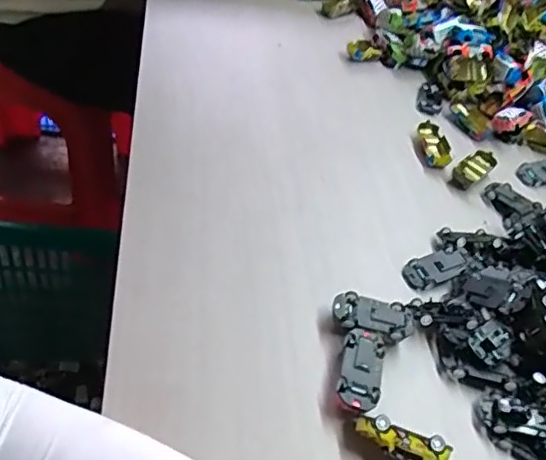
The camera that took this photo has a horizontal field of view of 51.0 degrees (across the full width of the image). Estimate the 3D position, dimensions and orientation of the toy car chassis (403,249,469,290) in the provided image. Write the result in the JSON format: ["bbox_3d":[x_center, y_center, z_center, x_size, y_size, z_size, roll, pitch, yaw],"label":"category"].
[{"bbox_3d":[0.146,0.034,0.513,0.060,0.008,0.028,-15,51,-19],"label":"toy car chassis"}]

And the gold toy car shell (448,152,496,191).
[{"bbox_3d":[0.219,-0.066,0.625,0.066,0.014,0.026,-31,62,-35],"label":"gold toy car shell"}]

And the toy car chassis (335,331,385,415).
[{"bbox_3d":[0.063,0.104,0.417,0.031,0.021,0.063,18,46,1],"label":"toy car chassis"}]

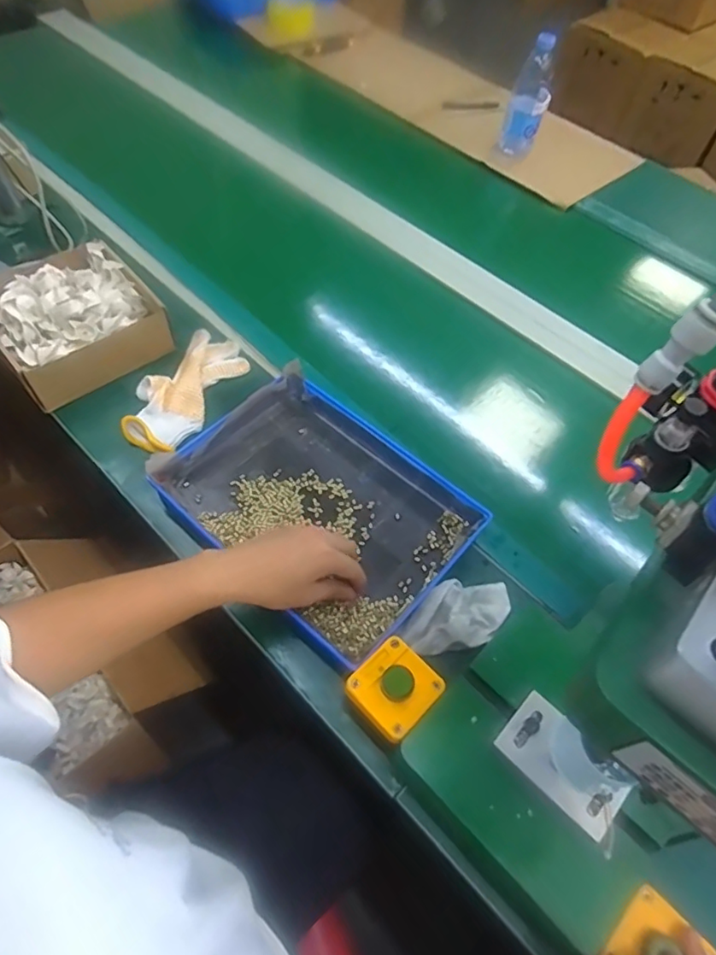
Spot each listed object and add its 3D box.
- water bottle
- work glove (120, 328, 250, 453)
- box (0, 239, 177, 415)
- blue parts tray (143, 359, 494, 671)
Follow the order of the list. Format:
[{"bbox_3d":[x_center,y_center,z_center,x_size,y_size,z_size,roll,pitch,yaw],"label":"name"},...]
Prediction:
[{"bbox_3d":[0.334,-0.741,1.103,0.080,0.202,0.060,17,56,7],"label":"water bottle"},{"bbox_3d":[-0.224,-0.118,0.732,0.094,0.024,0.208,22,57,10],"label":"work glove"},{"bbox_3d":[-0.383,-0.214,0.751,0.196,0.086,0.183,-33,65,-24],"label":"box"},{"bbox_3d":[-0.043,0.025,0.642,0.320,0.038,0.250,38,61,19],"label":"blue parts tray"}]

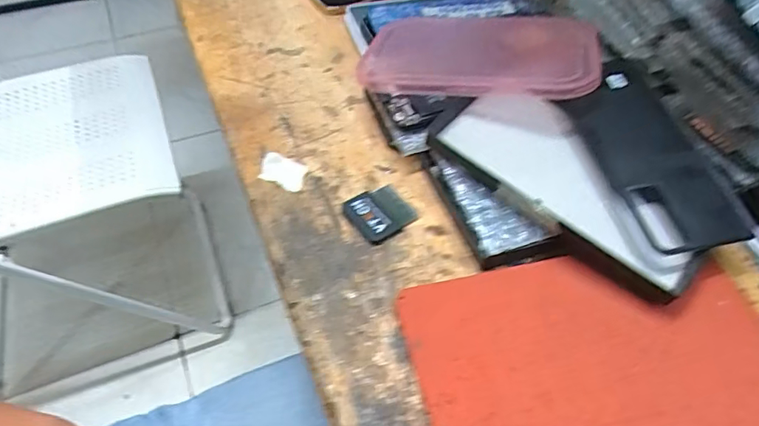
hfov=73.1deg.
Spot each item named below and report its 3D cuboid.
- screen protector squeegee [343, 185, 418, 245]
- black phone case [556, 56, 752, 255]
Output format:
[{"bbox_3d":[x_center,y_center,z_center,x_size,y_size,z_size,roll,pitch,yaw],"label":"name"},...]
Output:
[{"bbox_3d":[0.001,-0.001,0.336,0.038,0.004,0.040,-29,57,-23],"label":"screen protector squeegee"},{"bbox_3d":[0.169,-0.039,0.324,0.065,0.012,0.140,-18,62,-7],"label":"black phone case"}]

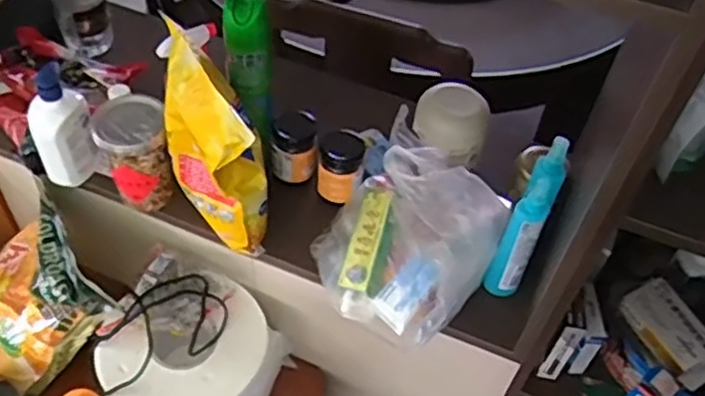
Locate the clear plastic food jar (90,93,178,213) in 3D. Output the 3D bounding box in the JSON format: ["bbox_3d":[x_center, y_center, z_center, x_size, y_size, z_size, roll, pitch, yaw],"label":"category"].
[{"bbox_3d":[-0.298,-0.061,0.954,0.089,0.138,0.096,3,50,-3],"label":"clear plastic food jar"}]

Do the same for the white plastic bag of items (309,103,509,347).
[{"bbox_3d":[0.072,0.044,0.902,0.217,0.155,0.221,-36,61,-30],"label":"white plastic bag of items"}]

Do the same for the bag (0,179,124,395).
[{"bbox_3d":[-0.475,0.152,1.034,0.233,0.248,0.076,44,19,14],"label":"bag"}]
··········
Task prompt →
When you copy the data, keep every line exact and drop the pictures.

Response →
The camera that took this photo has a horizontal field of view of 51.0 degrees (across the full width of the image). Estimate the 3D position, dimensions and orientation of the toy car chassis (403,249,469,290) in the provided image. Write the result in the JSON format: ["bbox_3d":[x_center, y_center, z_center, x_size, y_size, z_size, roll, pitch, yaw],"label":"category"].
[{"bbox_3d":[0.146,0.034,0.513,0.060,0.008,0.028,-15,51,-19],"label":"toy car chassis"}]

And the gold toy car shell (448,152,496,191).
[{"bbox_3d":[0.219,-0.066,0.625,0.066,0.014,0.026,-31,62,-35],"label":"gold toy car shell"}]

And the toy car chassis (335,331,385,415).
[{"bbox_3d":[0.063,0.104,0.417,0.031,0.021,0.063,18,46,1],"label":"toy car chassis"}]

Spot each listed object and add its 3D box.
- water bottle
- work glove (120, 328, 250, 453)
- box (0, 239, 177, 415)
- blue parts tray (143, 359, 494, 671)
Follow the order of the list. Format:
[{"bbox_3d":[x_center,y_center,z_center,x_size,y_size,z_size,roll,pitch,yaw],"label":"name"},...]
Prediction:
[{"bbox_3d":[0.334,-0.741,1.103,0.080,0.202,0.060,17,56,7],"label":"water bottle"},{"bbox_3d":[-0.224,-0.118,0.732,0.094,0.024,0.208,22,57,10],"label":"work glove"},{"bbox_3d":[-0.383,-0.214,0.751,0.196,0.086,0.183,-33,65,-24],"label":"box"},{"bbox_3d":[-0.043,0.025,0.642,0.320,0.038,0.250,38,61,19],"label":"blue parts tray"}]

hfov=73.1deg.
Spot each item named below and report its 3D cuboid.
- screen protector squeegee [343, 185, 418, 245]
- black phone case [556, 56, 752, 255]
Output format:
[{"bbox_3d":[x_center,y_center,z_center,x_size,y_size,z_size,roll,pitch,yaw],"label":"name"},...]
Output:
[{"bbox_3d":[0.001,-0.001,0.336,0.038,0.004,0.040,-29,57,-23],"label":"screen protector squeegee"},{"bbox_3d":[0.169,-0.039,0.324,0.065,0.012,0.140,-18,62,-7],"label":"black phone case"}]

Locate the clear plastic food jar (90,93,178,213) in 3D. Output the 3D bounding box in the JSON format: ["bbox_3d":[x_center, y_center, z_center, x_size, y_size, z_size, roll, pitch, yaw],"label":"category"].
[{"bbox_3d":[-0.298,-0.061,0.954,0.089,0.138,0.096,3,50,-3],"label":"clear plastic food jar"}]

Do the same for the white plastic bag of items (309,103,509,347).
[{"bbox_3d":[0.072,0.044,0.902,0.217,0.155,0.221,-36,61,-30],"label":"white plastic bag of items"}]

Do the same for the bag (0,179,124,395).
[{"bbox_3d":[-0.475,0.152,1.034,0.233,0.248,0.076,44,19,14],"label":"bag"}]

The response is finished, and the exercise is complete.